Il s’enfonce dans son grand fauteuil, tout pensif, tandis que l’enfant, après avoir remis son velours bleu et ses fourrures, va reprendre sa place tout au fond sans qu’on le lui dise. Depuis un an il est tellement habitué à ces mystères, à ces chuchotements autour de son mal, qu’il ne s’en inquiète même plus, n’essaye pas de comprendre, s’abandonne. Mais la mère, quelle angoisse, quel regard au médecin !

— Eh bien ?

— Madame, dit Bouchereau tout bas, scandant chaque mot, votre enfant est en effet menacé de perdre la vue. Et pourtant… si c’était mon fils je ne l’opérerais pas… Sans bien m’expliquer encore cette petite nature, j’y constate d’étranges désordres, un ébranlement de tout l’être, surtout le sang le plus vicié, le plus épuisé, le plus pauvre…

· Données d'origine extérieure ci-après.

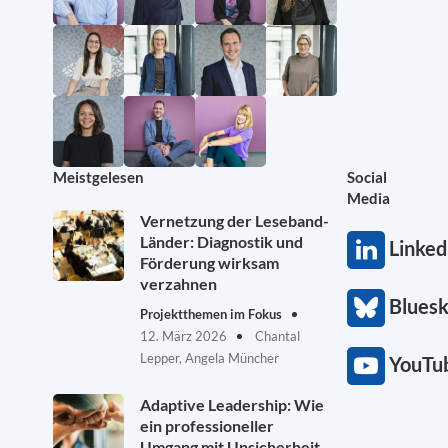
Meistgelesen
Social
Media
Vernetzung der Leseband-
Länder: Diagnostik und
Linked
Förderung wirksam
verzahnen
Blues
Projektthemen im Fokus
12. März 2026
Chantal
Lepper, Angela Müncher
YouTu
Adaptive Leadership: Wie
ein professioneller
Umgang mit Unsicherheit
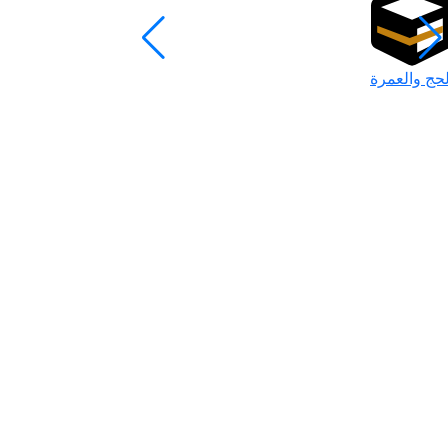
لحج والعمرة
رمضان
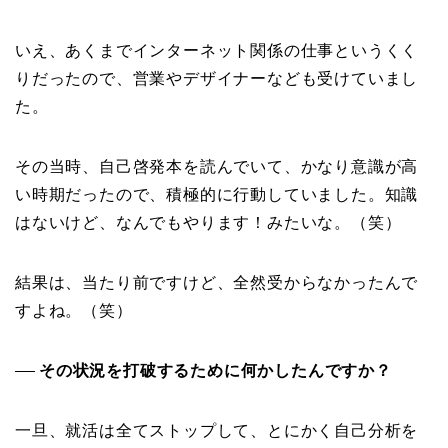
いえ、あくまでインターネット関係の仕事というくく
りだったので、営業やデザイナーなども受けていまし
た。
その当時、自己啓発本を読んでいて、かなり意識が高
い時期だったので、積極的に行動していました。知識
はないけど、なんでもやります！みたいな。（笑）
結果は、当たり前ですけど、全然受からなかったんで
すよね。（笑）
その状況を打破するために何かしたんですか？
──
一旦、就活は全てストップして、とにかく自己分析を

— Du sang de roi ! gronde Frédérique, brusquement levée avec un éclat de révolte. Elle vient de se rappeler, de voir tout à coup dans son petit cercueil chargé de roses la pâle figure de son premier-né. Bouchereau, debout aussi, subitement éclairé par ces trois mots, reconnaît la reine d’Illyrie qu’il n’a jamais vue, puisqu’elle ne va nulle part, mais dont les portraits sont partout.